Fraud and Abuse

The landscape of health care fraud changes from year to year, region to region, provider to provider.  Health care fraud schemes, as creative as the perpetrators who concoct them, cannot be investigated in a "one size fits all" fashion.  Conditional fraud requires painstaking case analysis and the implementation of individualized strategies. Limited personnel, rigid auditing systems, lack of specific expertise (eg CPT®, ICD-9, HCPCS), and time constraints can impede even the most proficient of investigators in pursuit of their organizational objectives. 

Pyramed is well versed in the complexities and characteristics of healthcare fraud investigations. We understand the pervasiveness of healthcare fraud.  Armed with boundless skills and industry knowledge we work in tandem with investigative professionals in the fight against healthcare fraud.  We can analyze your case, identify your needs and respond with strategies designed to put you on a path towards a successful case outcome.

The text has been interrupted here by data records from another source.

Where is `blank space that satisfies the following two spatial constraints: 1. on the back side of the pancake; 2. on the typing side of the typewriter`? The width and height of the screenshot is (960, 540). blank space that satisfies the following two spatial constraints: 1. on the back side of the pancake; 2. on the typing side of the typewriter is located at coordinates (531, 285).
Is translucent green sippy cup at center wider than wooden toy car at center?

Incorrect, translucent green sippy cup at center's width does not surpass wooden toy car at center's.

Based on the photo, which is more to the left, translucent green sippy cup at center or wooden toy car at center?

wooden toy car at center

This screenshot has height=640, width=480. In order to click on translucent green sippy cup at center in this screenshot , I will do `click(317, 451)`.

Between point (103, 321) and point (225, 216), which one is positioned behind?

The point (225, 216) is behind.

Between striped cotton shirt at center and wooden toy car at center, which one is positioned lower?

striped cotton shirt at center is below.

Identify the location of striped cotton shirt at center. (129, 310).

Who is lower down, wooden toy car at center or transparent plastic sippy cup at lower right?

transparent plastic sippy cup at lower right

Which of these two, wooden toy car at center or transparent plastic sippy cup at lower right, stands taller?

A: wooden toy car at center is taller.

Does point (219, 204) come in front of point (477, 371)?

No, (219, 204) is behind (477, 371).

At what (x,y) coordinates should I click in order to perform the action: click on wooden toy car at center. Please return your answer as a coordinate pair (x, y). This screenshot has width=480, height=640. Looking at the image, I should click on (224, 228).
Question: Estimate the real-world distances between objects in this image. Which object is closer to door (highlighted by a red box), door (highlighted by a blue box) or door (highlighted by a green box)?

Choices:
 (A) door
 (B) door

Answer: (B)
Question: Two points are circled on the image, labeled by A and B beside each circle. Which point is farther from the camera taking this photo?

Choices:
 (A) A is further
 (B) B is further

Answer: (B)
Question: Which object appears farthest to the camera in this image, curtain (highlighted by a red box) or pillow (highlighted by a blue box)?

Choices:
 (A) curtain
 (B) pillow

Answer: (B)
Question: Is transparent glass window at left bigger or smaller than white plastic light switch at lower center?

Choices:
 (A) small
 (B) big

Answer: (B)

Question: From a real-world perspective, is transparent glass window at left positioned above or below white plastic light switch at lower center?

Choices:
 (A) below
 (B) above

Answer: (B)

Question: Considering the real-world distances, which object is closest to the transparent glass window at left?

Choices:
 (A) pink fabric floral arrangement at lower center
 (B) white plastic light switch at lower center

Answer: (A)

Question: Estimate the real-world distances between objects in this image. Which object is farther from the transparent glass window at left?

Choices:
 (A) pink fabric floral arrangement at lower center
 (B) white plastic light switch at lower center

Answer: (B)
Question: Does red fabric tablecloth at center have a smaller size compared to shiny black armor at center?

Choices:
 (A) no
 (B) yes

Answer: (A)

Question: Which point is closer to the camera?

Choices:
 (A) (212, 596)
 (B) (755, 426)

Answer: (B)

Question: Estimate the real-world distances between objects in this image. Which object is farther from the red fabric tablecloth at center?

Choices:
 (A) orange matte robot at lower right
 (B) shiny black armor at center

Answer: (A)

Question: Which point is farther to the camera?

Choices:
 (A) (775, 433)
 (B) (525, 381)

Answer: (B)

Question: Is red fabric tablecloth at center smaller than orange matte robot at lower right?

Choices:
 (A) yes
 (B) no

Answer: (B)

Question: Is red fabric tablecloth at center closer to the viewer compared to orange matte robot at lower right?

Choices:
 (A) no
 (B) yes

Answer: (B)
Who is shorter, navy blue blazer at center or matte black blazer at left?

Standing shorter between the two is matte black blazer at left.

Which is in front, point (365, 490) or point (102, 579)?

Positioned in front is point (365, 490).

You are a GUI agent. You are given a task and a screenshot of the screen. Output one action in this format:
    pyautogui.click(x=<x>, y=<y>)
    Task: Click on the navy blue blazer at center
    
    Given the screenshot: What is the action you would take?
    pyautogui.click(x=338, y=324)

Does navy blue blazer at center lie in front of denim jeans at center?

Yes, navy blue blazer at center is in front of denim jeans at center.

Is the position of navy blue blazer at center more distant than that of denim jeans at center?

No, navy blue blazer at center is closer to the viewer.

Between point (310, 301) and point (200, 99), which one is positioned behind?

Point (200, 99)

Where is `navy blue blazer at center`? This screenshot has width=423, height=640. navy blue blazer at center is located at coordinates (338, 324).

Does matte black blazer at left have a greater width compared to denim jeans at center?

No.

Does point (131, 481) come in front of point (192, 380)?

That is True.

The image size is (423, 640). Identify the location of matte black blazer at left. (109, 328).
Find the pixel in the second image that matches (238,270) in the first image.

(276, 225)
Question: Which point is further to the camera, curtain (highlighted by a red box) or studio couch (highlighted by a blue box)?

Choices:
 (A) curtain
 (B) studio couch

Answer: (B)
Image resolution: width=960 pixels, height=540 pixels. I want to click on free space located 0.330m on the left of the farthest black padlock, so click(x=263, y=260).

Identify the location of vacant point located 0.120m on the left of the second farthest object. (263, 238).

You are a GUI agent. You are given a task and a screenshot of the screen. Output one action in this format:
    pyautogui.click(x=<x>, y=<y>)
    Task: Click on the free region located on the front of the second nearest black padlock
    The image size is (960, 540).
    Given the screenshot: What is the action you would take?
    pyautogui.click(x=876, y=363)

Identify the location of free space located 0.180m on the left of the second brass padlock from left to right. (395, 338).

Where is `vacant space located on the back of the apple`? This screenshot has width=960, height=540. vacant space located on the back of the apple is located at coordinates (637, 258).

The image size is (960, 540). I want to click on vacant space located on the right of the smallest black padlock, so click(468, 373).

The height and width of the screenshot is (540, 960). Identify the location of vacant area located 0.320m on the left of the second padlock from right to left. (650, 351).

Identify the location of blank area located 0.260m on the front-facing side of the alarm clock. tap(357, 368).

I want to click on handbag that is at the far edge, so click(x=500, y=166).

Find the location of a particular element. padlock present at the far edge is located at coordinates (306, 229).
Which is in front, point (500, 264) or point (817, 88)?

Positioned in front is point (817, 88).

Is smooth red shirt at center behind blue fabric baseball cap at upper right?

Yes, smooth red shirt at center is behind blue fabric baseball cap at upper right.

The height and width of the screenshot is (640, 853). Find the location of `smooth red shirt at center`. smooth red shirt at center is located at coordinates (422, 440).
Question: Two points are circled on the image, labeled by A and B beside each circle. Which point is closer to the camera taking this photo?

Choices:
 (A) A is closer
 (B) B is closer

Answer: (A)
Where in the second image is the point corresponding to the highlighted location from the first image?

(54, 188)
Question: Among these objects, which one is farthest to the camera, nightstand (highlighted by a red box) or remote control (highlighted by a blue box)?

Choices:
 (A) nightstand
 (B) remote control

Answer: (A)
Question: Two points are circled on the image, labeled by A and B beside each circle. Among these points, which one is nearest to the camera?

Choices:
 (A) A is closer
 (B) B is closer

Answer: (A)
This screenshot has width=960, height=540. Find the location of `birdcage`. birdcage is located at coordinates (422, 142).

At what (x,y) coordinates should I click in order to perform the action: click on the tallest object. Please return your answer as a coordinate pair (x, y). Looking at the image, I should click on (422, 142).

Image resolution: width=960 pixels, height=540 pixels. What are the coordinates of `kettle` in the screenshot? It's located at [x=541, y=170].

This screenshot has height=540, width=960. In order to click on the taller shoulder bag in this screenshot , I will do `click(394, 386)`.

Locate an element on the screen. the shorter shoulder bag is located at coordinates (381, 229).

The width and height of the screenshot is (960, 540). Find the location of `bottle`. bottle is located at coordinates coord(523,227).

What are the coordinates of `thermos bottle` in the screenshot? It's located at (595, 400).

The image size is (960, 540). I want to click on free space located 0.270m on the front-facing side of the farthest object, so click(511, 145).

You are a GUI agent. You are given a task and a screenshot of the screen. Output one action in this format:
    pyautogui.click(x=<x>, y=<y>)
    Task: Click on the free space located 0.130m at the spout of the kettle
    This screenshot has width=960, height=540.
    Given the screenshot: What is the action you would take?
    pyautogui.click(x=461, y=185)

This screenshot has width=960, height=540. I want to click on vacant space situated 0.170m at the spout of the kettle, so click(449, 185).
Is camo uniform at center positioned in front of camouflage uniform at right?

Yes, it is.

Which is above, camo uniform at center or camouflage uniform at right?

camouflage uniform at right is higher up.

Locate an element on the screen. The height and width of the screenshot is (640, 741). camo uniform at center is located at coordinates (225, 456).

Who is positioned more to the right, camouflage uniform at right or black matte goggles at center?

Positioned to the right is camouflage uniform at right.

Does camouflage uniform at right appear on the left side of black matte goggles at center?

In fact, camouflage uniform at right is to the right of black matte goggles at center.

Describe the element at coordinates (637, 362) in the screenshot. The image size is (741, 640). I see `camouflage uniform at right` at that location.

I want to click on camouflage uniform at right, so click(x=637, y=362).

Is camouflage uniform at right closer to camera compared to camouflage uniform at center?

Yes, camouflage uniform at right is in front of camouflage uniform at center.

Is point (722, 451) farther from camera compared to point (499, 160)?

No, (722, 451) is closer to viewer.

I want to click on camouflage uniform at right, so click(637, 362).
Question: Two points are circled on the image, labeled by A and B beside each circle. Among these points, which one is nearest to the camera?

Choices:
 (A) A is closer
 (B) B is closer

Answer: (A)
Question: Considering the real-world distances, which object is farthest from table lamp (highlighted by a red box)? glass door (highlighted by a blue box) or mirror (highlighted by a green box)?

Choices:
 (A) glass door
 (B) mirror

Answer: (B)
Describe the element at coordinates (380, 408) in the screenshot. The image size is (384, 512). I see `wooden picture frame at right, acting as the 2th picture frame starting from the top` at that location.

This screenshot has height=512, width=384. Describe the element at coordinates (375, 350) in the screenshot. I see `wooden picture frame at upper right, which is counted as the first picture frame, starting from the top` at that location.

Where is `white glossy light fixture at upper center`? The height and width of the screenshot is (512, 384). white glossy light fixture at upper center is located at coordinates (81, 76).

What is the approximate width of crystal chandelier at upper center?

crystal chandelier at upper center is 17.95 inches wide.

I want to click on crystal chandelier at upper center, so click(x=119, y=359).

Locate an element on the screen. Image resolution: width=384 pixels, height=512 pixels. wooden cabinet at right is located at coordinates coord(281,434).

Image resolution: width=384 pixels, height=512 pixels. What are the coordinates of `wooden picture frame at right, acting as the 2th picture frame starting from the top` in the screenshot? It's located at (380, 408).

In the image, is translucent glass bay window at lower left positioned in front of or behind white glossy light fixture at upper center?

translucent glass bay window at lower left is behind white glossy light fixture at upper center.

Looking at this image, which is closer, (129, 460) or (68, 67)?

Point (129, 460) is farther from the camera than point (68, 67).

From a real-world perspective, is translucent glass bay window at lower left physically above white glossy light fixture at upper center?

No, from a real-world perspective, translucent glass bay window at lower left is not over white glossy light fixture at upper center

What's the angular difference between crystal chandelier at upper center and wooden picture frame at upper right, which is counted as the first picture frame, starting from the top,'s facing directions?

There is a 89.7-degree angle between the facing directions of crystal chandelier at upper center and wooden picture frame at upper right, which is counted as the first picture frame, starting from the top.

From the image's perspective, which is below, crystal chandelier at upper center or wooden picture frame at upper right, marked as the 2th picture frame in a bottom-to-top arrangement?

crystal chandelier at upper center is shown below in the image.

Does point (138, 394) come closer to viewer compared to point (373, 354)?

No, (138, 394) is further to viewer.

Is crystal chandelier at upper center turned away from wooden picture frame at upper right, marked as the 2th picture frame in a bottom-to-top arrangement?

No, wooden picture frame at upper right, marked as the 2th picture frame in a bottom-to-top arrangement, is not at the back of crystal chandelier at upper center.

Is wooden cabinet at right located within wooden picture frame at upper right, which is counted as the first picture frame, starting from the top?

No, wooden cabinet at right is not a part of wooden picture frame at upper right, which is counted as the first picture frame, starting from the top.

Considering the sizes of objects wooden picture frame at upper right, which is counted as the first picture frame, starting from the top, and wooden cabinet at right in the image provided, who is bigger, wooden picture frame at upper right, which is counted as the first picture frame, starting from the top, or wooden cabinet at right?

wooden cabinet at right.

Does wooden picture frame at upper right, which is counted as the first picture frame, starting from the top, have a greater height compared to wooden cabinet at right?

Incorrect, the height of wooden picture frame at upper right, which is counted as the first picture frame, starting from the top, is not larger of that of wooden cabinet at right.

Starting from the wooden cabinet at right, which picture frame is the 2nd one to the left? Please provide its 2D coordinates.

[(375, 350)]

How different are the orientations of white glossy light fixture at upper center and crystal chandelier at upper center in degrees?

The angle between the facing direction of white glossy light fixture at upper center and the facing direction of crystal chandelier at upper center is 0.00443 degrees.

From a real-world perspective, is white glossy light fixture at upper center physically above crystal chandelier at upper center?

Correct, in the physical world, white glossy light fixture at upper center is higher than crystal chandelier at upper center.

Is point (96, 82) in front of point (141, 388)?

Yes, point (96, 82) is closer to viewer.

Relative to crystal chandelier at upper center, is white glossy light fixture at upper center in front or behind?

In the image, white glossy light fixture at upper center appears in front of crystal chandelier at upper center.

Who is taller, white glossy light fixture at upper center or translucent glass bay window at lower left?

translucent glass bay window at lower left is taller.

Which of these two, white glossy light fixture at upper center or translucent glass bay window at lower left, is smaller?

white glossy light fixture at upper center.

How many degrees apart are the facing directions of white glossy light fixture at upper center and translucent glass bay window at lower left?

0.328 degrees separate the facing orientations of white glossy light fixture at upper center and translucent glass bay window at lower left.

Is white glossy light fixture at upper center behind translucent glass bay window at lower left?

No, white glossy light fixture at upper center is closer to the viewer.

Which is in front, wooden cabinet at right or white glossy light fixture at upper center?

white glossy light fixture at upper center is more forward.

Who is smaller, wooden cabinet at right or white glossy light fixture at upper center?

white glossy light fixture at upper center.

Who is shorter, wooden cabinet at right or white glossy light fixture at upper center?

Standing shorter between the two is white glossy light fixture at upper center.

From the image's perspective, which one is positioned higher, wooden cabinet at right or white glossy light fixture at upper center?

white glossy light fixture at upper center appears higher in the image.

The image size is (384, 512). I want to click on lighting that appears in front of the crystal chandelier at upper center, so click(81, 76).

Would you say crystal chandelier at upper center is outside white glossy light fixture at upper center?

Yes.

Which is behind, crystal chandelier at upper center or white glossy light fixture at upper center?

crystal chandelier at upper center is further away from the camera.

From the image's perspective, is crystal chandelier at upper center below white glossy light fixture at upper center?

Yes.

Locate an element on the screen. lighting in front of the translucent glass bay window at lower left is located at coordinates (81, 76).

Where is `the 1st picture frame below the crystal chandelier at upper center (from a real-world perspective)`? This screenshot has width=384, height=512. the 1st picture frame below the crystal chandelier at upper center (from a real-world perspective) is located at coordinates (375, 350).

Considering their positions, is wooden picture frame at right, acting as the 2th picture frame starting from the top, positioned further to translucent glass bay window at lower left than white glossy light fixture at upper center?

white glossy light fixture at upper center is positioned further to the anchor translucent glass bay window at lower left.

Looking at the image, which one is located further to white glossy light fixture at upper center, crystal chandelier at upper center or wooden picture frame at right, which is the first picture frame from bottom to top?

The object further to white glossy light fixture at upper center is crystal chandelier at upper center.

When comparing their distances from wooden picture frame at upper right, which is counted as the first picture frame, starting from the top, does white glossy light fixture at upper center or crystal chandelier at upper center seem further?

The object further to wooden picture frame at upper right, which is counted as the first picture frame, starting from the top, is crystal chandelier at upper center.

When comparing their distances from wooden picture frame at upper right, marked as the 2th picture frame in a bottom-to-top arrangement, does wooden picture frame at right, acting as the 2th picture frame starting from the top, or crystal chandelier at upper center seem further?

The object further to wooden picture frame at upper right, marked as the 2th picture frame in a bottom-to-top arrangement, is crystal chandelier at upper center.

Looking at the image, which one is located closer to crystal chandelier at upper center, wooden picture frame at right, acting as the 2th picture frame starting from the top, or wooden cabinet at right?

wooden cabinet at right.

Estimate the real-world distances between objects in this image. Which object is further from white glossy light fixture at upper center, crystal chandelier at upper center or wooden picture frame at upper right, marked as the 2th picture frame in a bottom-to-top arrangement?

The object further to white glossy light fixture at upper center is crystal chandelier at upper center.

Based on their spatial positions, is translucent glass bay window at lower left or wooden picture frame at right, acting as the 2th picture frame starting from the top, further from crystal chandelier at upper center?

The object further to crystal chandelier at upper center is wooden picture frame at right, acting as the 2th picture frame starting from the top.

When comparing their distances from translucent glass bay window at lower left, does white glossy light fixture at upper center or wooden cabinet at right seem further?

Our sophisticated technology allows us to profile the information in all your health care claims for the purpose of establishing norms of activity, utilization and performance. Patients, providers, diseases, procedures and other factors can be profiled, analyzed and examined, trends can be identified and comparisons can be made.

  • Provider and staffing profiles 
  • Deception detection
  • Data development and analytics
  • Aberrant behavior patterns
  • Trends recognition (Data driven and/or manual assessment)
  • Outlier detection
  • Regulatory Compliance
  • Utilization review (Integrity of claims)
  • Statistical sampling and accuracy errors
  • Project management and case preparation
  • Expert Testimony

Personal Injury / Casualty Medical Claims Evaluation

Studies have shown that about one-third of all medical losses claimed in auto accidents were unnecessary or exaggerated.  According to the Insurance Research Council: The property-casualty insurance industry is likely to become the target of significant additional cost-shifting by hospitals, physicians, and other medical providers responding to the cost-containment provisions of the Patient Protection and Affordable Care Act (ACA). The ACA dramatically alters healthcare markets and health insurance systems in the United States. Although the property-casualty insurance industry is not directly included or targeted by the act, it is not entirely immune to its effects. As a purchaser of healthcare services and as a participant in healthcare markets, the property-casualty industry finds itself in a changed environment, where the medical providers with whom they engage and the claimants they serve are themselves confronted by major changes related to the ACA. Increased cost-shifting could have potentially significant and long-lasting consequences for property-casualty insurance. Cost-containment efforts by other public and private health insurance systems are likely to result in higher billings and higher utilization when property-casualty insurance claims are involved in the months and years ahead, as medical providers seek to offset lost revenue from health insurance sources. 

www.insurance-research.org

According to the NICB

According to NICB, because property-casualty insurance is not covered by the ACA, career criminals and unscrupulous medical providers will shift their attention to the property-casualty business to avoid increased scrutiny from health insurers.

Reviewing charges for reasonableness is a check and balance on the billing process, to make sure claimed charges are not too high, and that charges are for services that were rendered and appropriately billed.  Pyramed provides a customizable audit platform to assess the proper and reasonable medical damages associated with treatment of an injury enabling claims professionals to make informed decisions around medical bills related to liability claims. Assisted by our sophisticated technology, disciplined approach, and technically competent staff, and with the highest level of confidentiality, Pyramed offers impartial reviews for successful resolution of healthcare billing disputes and investigations.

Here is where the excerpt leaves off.